The DCAT plans’ performance at different target volumes is also a matter of interest in this paper. It has been reported in the literature66 that DCAT can achieve comparable plan quality to VMAT in early-stage peripheral lung cancer patients with PTV < 95 cc. However, there are rare reports in stage I/II centrally located lung cancer about DCAT plans. As shown in Table 4; Fig. 5, the ratios of HIDCAT/HIVMAT and SegmentsDCAT/SegmentsVMAT became smaller and smaller as the target volume increased, suggesting that the HI and segments of the DCAT plans had an increasing advantage relative to the VMAT plans (P < 0.05); while the R50%DCAT/R50%VMAT ratios were getting bigger and bigger, indicating that the R50% of the DCAT plans had better performance in small target volume (P < 0.05). Given that SBRT therapy requires a faster dose fall-off outside the target volume, DCAT plans appear to have more advantages in small-volume targets.

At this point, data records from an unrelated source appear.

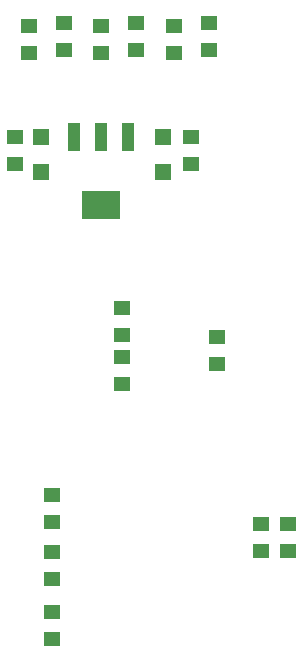
<source format=gbp>
G04*
G04 #@! TF.GenerationSoftware,Altium Limited,Altium Designer,18.1.6 (161)*
G04*
G04 Layer_Color=128*
%FSLAX25Y25*%
%MOIN*%
G70*
G01*
G75*
%ADD56R,0.05500X0.05000*%
%ADD57R,0.05512X0.05512*%
%ADD58R,0.12992X0.09449*%
%ADD59R,0.03937X0.09449*%
D56*
X124793Y280964D02*
D03*
Y289964D02*
D03*
X139272Y177390D02*
D03*
Y186390D02*
D03*
X107480Y196134D02*
D03*
Y187134D02*
D03*
Y170697D02*
D03*
Y179697D02*
D03*
X153839Y114890D02*
D03*
Y123890D02*
D03*
X84134Y105783D02*
D03*
Y114784D02*
D03*
X84134Y124784D02*
D03*
Y133783D02*
D03*
X84134Y85783D02*
D03*
Y94784D02*
D03*
X162894Y123890D02*
D03*
Y114890D02*
D03*
X100613Y280964D02*
D03*
Y289964D02*
D03*
X72047Y253150D02*
D03*
Y244150D02*
D03*
X130413Y244122D02*
D03*
Y253122D02*
D03*
X76433Y289964D02*
D03*
Y280964D02*
D03*
X112253Y290914D02*
D03*
Y281914D02*
D03*
X136433Y290914D02*
D03*
Y281914D02*
D03*
X88073Y290914D02*
D03*
Y281914D02*
D03*
D57*
X121161Y253150D02*
D03*
Y241339D02*
D03*
X80709D02*
D03*
Y253150D02*
D03*
D58*
X100613Y230315D02*
D03*
D59*
X109668Y253150D02*
D03*
X100613D02*
D03*
X91558D02*
D03*
M02*

</source>
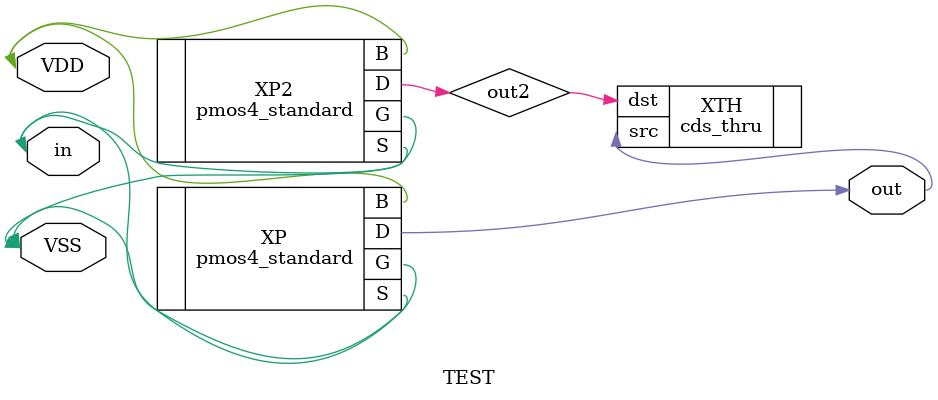
<source format=sv>
`timescale 1ps/1ps 


module pmos4_standard(
    inout  wire B,
    inout  wire D,
    inout  wire G,
    inout  wire S
);

endmodule


module TEST(
    input  wire VDD,
    input  wire VSS,
    input  wire in,
    output wire out
);

wire out2;

pmos4_standard XP (
    .B( VDD ),
    .D( out ),
    .G( in ),
    .S( VSS )
);

pmos4_standard XP2 (
    .B( VDD ),
    .D( out2 ),
    .G( in ),
    .S( VSS )
);

cds_thru XTH (
    .src( out ),
    .dst( out2 )
);

endmodule

</source>
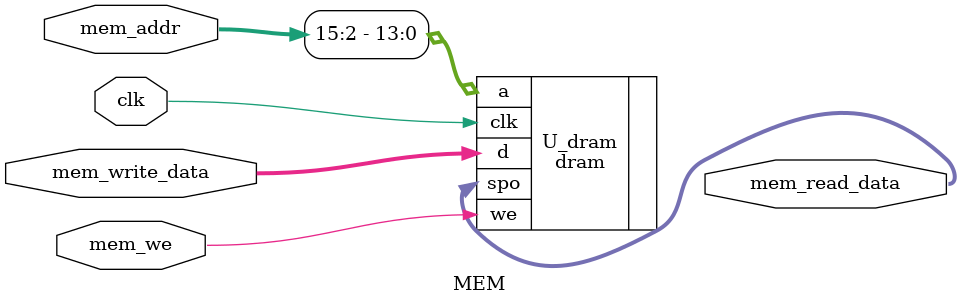
<source format=v>
module MEM (
    input  wire        clk           ,
    input  wire        mem_we        ,
    input  wire [31:0] mem_addr      ,
    input  wire [31:0] mem_write_data,

    output wire [31:0] mem_read_data
);

dram U_dram (
    // input
    .clk (clk           ), // input  wire clka
    .we  (mem_we        ), // input  wire [0:0] wea
    .a   (mem_addr[15:2]), // input  wire [13:0] addra
    .d   (mem_write_data), // input  wire [31:0] dina
    // output
    .spo (mem_read_data )  // output wire [31:0] douta
);

endmodule

</source>
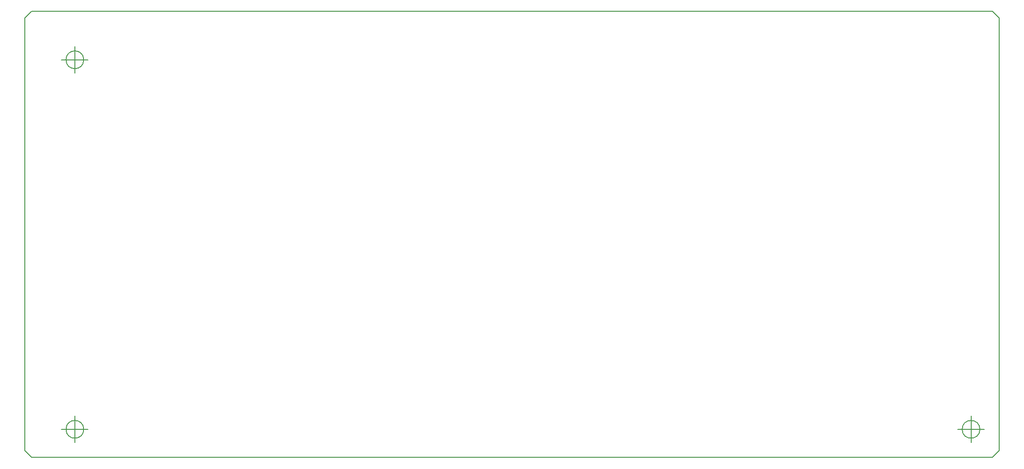
<source format=gm1>
G04 #@! TF.FileFunction,Profile,NP*
%FSLAX46Y46*%
G04 Gerber Fmt 4.6, Leading zero omitted, Abs format (unit mm)*
G04 Created by KiCad (PCBNEW 4.0.5) date 01/24/17 10:53:33*
%MOMM*%
%LPD*%
G01*
G04 APERTURE LIST*
%ADD10C,0.100000*%
%ADD11C,0.150000*%
G04 APERTURE END LIST*
D10*
D11*
X219903466Y-107746800D02*
G75*
G03X219903466Y-107746800I-1666666J0D01*
G01*
X215736800Y-107746800D02*
X220736800Y-107746800D01*
X218236800Y-105246800D02*
X218236800Y-110246800D01*
X51704666Y-107746800D02*
G75*
G03X51704666Y-107746800I-1666666J0D01*
G01*
X47538000Y-107746800D02*
X52538000Y-107746800D01*
X50038000Y-105246800D02*
X50038000Y-110246800D01*
X51704666Y-38303200D02*
G75*
G03X51704666Y-38303200I-1666666J0D01*
G01*
X47538000Y-38303200D02*
X52538000Y-38303200D01*
X50038000Y-35803200D02*
X50038000Y-40803200D01*
X223520000Y-30480000D02*
X223520000Y-48260000D01*
X222250000Y-29210000D02*
X223520000Y-30480000D01*
X41910000Y-29210000D02*
X222250000Y-29210000D01*
X40640000Y-30480000D02*
X41910000Y-29210000D01*
X40640000Y-111760000D02*
X40640000Y-30480000D01*
X41910000Y-113030000D02*
X40640000Y-111760000D01*
X222250000Y-113030000D02*
X41910000Y-113030000D01*
X223520000Y-111760000D02*
X222250000Y-113030000D01*
X223520000Y-48260000D02*
X223520000Y-111760000D01*
M02*

</source>
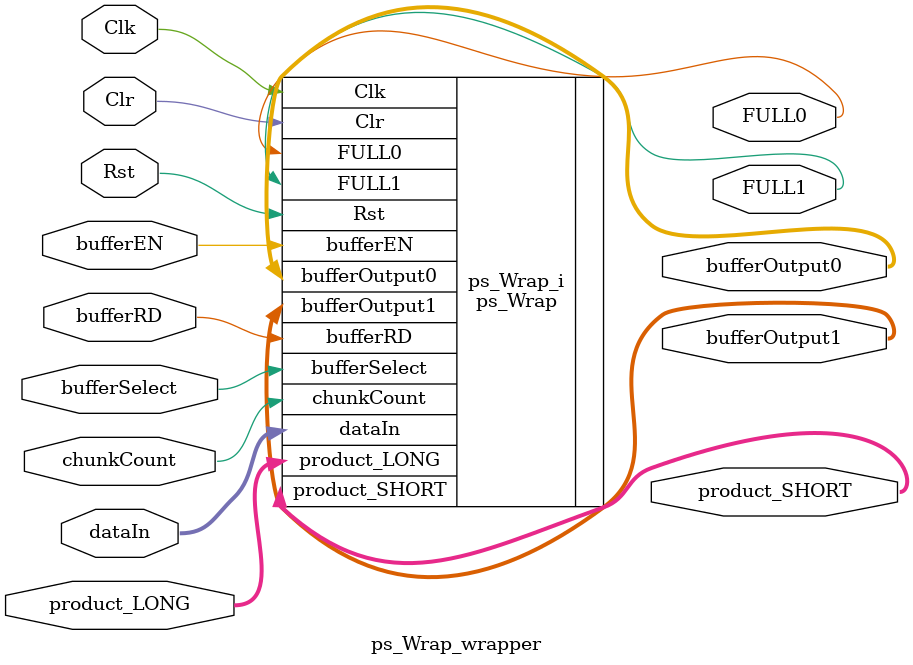
<source format=v>
`timescale 1 ps / 1 ps

module ps_Wrap_wrapper
   (Clk,
    Clr,
    FULL0,
    FULL1,
    Rst,
    bufferEN,
    bufferOutput0,
    bufferOutput1,
    bufferRD,
    bufferSelect,
    chunkCount,
    dataIn,
    product_LONG,
    product_SHORT);
  input Clk;
  input Clr;
  output FULL0;
  output FULL1;
  input Rst;
  input bufferEN;
  output [15:0]bufferOutput0;
  output [15:0]bufferOutput1;
  input bufferRD;
  input bufferSelect;
  input chunkCount;
  input [7:0]dataIn;
  input [15:0]product_LONG;
  output [15:0]product_SHORT;

  wire Clk;
  wire Clr;
  wire FULL0;
  wire FULL1;
  wire Rst;
  wire bufferEN;
  wire [15:0]bufferOutput0;
  wire [15:0]bufferOutput1;
  wire bufferRD;
  wire bufferSelect;
  wire chunkCount;
  wire [7:0]dataIn;
  wire [15:0]product_LONG;
  wire [15:0]product_SHORT;

  ps_Wrap ps_Wrap_i
       (.Clk(Clk),
        .Clr(Clr),
        .FULL0(FULL0),
        .FULL1(FULL1),
        .Rst(Rst),
        .bufferEN(bufferEN),
        .bufferOutput0(bufferOutput0),
        .bufferOutput1(bufferOutput1),
        .bufferRD(bufferRD),
        .bufferSelect(bufferSelect),
        .chunkCount(chunkCount),
        .dataIn(dataIn),
        .product_LONG(product_LONG),
        .product_SHORT(product_SHORT));
endmodule

</source>
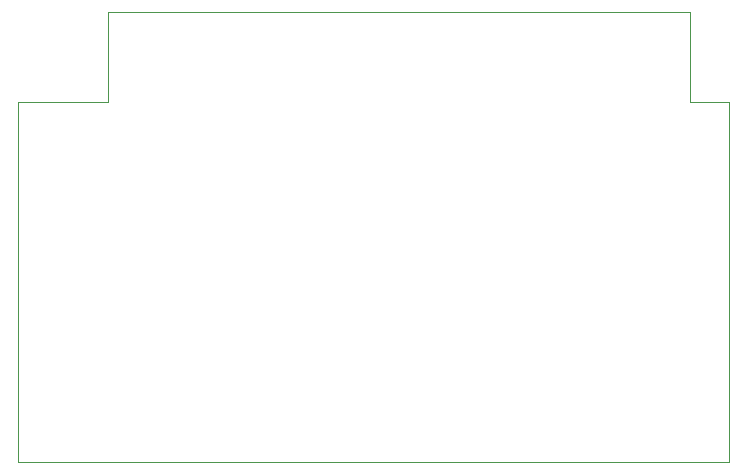
<source format=gbr>
%FSLAX46Y46*%
G04 Gerber Fmt 4.6, Leading zero omitted, Abs format (unit mm)*
G04 Created by KiCad (PCBNEW (2014-10-27 BZR 5228)-product) date 2/24/2015 8:35:32 PM*
%MOMM*%
G01*
G04 APERTURE LIST*
%ADD10C,0.100000*%
G04 APERTURE END LIST*
D10*
X56896000Y0D02*
X7620000Y0D01*
X56896000Y-7620000D02*
X56896000Y0D01*
X60198000Y-7620000D02*
X56896000Y-7620000D01*
X60198000Y-38100000D02*
X60198000Y-7620000D01*
X0Y-38100000D02*
X60198000Y-38100000D01*
X0Y-38100000D02*
X0Y-7620000D01*
X7620000Y-7620000D02*
X0Y-7620000D01*
X7620000Y0D02*
X7620000Y-7620000D01*
M02*

</source>
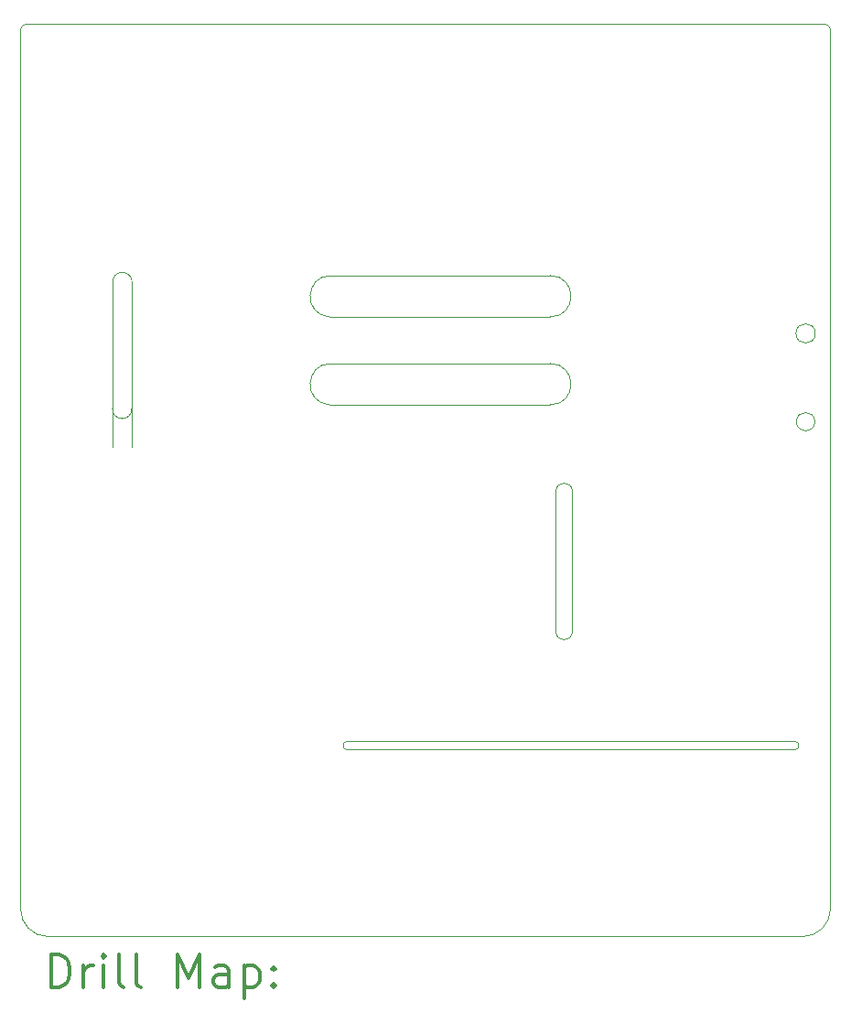
<source format=gbr>
%FSLAX45Y45*%
G04 Gerber Fmt 4.5, Leading zero omitted, Abs format (unit mm)*
G04 Created by KiCad (PCBNEW (5.1.6)-1) date 2021-11-05 18:09:48*
%MOMM*%
%LPD*%
G01*
G04 APERTURE LIST*
%TA.AperFunction,Profile*%
%ADD10C,0.050000*%
%TD*%
%TA.AperFunction,Profile*%
%ADD11C,0.100000*%
%TD*%
%ADD12C,0.200000*%
%ADD13C,0.300000*%
G04 APERTURE END LIST*
D10*
X19678650Y-13366750D02*
G75*
G02*
X19678650Y-13442950I0J-38100D01*
G01*
X15538450Y-13442950D02*
G75*
G02*
X15538450Y-13366750I0J38100D01*
G01*
X17418050Y-9061450D02*
G75*
G02*
X17418050Y-9442450I0J-190500D01*
G01*
X15371490Y-9441893D02*
G75*
G02*
X15386050Y-9061450I14560J189943D01*
G01*
D11*
X17418050Y-9442450D02*
X15371490Y-9441893D01*
X15386050Y-9061450D02*
X17418050Y-9061450D01*
D10*
X12515850Y-6788150D02*
G75*
G02*
X12566650Y-6737350I50800J0D01*
G01*
X17621250Y-12350750D02*
G75*
G02*
X17468850Y-12350750I-76200J0D01*
G01*
X17468850Y-11055350D02*
G75*
G02*
X17621250Y-11055350I76200J0D01*
G01*
D11*
X17621250Y-11055350D02*
X17621250Y-12350750D01*
X17468850Y-12350750D02*
X17468850Y-11055350D01*
X15538450Y-13366750D02*
X19678650Y-13366750D01*
X19678650Y-13442950D02*
X15538450Y-13442950D01*
D10*
X17418050Y-9874250D02*
G75*
G02*
X17418050Y-10255250I0J-190500D01*
G01*
X19958050Y-6737350D02*
G75*
G02*
X20008850Y-6788150I0J-50800D01*
G01*
X20008850Y-14916150D02*
G75*
G02*
X19754850Y-15170150I-254000J0D01*
G01*
X12769850Y-15170150D02*
G75*
G02*
X12515850Y-14916150I0J254000D01*
G01*
X19865681Y-10411120D02*
G75*
G03*
X19865681Y-10411120I-85431J0D01*
G01*
X19870053Y-9594850D02*
G75*
G03*
X19870053Y-9594850I-89803J0D01*
G01*
X15371490Y-10254693D02*
G75*
G02*
X15386050Y-9874250I14560J189943D01*
G01*
X13545650Y-10288350D02*
G75*
G02*
X13365650Y-10288350I-90000J-5000D01*
G01*
X13367650Y-9124950D02*
G75*
G02*
X13547650Y-9124950I90000J5000D01*
G01*
X13545650Y-10643950D02*
X13547650Y-9132950D01*
X13367650Y-9132950D02*
X13365650Y-10643950D01*
D11*
X15386050Y-9874250D02*
X17418050Y-9874250D01*
X17418050Y-10255250D02*
X15371490Y-10254693D01*
D10*
X12515850Y-14916150D02*
X12515850Y-6788150D01*
X19958050Y-6737350D02*
X12566650Y-6737350D01*
X19754850Y-15170150D02*
X12769850Y-15170150D01*
X20008850Y-14916150D02*
X20008850Y-6788150D01*
D12*
D13*
X12799778Y-15638364D02*
X12799778Y-15338364D01*
X12871207Y-15338364D01*
X12914064Y-15352650D01*
X12942636Y-15381221D01*
X12956921Y-15409793D01*
X12971207Y-15466936D01*
X12971207Y-15509793D01*
X12956921Y-15566936D01*
X12942636Y-15595507D01*
X12914064Y-15624079D01*
X12871207Y-15638364D01*
X12799778Y-15638364D01*
X13099778Y-15638364D02*
X13099778Y-15438364D01*
X13099778Y-15495507D02*
X13114064Y-15466936D01*
X13128350Y-15452650D01*
X13156921Y-15438364D01*
X13185493Y-15438364D01*
X13285493Y-15638364D02*
X13285493Y-15438364D01*
X13285493Y-15338364D02*
X13271207Y-15352650D01*
X13285493Y-15366936D01*
X13299778Y-15352650D01*
X13285493Y-15338364D01*
X13285493Y-15366936D01*
X13471207Y-15638364D02*
X13442636Y-15624079D01*
X13428350Y-15595507D01*
X13428350Y-15338364D01*
X13628350Y-15638364D02*
X13599778Y-15624079D01*
X13585493Y-15595507D01*
X13585493Y-15338364D01*
X13971207Y-15638364D02*
X13971207Y-15338364D01*
X14071207Y-15552650D01*
X14171207Y-15338364D01*
X14171207Y-15638364D01*
X14442636Y-15638364D02*
X14442636Y-15481221D01*
X14428350Y-15452650D01*
X14399778Y-15438364D01*
X14342636Y-15438364D01*
X14314064Y-15452650D01*
X14442636Y-15624079D02*
X14414064Y-15638364D01*
X14342636Y-15638364D01*
X14314064Y-15624079D01*
X14299778Y-15595507D01*
X14299778Y-15566936D01*
X14314064Y-15538364D01*
X14342636Y-15524079D01*
X14414064Y-15524079D01*
X14442636Y-15509793D01*
X14585493Y-15438364D02*
X14585493Y-15738364D01*
X14585493Y-15452650D02*
X14614064Y-15438364D01*
X14671207Y-15438364D01*
X14699778Y-15452650D01*
X14714064Y-15466936D01*
X14728350Y-15495507D01*
X14728350Y-15581221D01*
X14714064Y-15609793D01*
X14699778Y-15624079D01*
X14671207Y-15638364D01*
X14614064Y-15638364D01*
X14585493Y-15624079D01*
X14856921Y-15609793D02*
X14871207Y-15624079D01*
X14856921Y-15638364D01*
X14842636Y-15624079D01*
X14856921Y-15609793D01*
X14856921Y-15638364D01*
X14856921Y-15452650D02*
X14871207Y-15466936D01*
X14856921Y-15481221D01*
X14842636Y-15466936D01*
X14856921Y-15452650D01*
X14856921Y-15481221D01*
M02*

</source>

The application of the DCAT plans in this paper has the following prerequisites. Firstly, the small sample size results in a lack of persuasiveness and significant trends in the statistical analysis of some data, such as the HI. Secondly, the PTV volume is < 70 cc and the target volume dramatically influences the choice between the DCAT and VMAT plans63. Thirdly, the 3DCRT plans also play an important role in lung cancer SBRT therapy67, and a comprehensive comparison of their advantages and disadvantages with arc therapy will be presented in another paper. Finally, although this paper discusses the differences in OAR doses, it does not address the clinical effects resulting from these dose differences.

Conclusions

The results of this paper indicate that the novel DCAT plans have high feasibility in the SBRT treatment of stage I/II centrally located NSCLC patients within a specific range of target volume (PTV < 70 cc). Although VMAT plans have certain advantages in OARs sparing, such differences are not significant in most OARs. Meanwhile, DCAT plans feature shorter BOT and higher γ passing rates, which means DCAT plans can improve patient comfort and the dose delivery accuracy.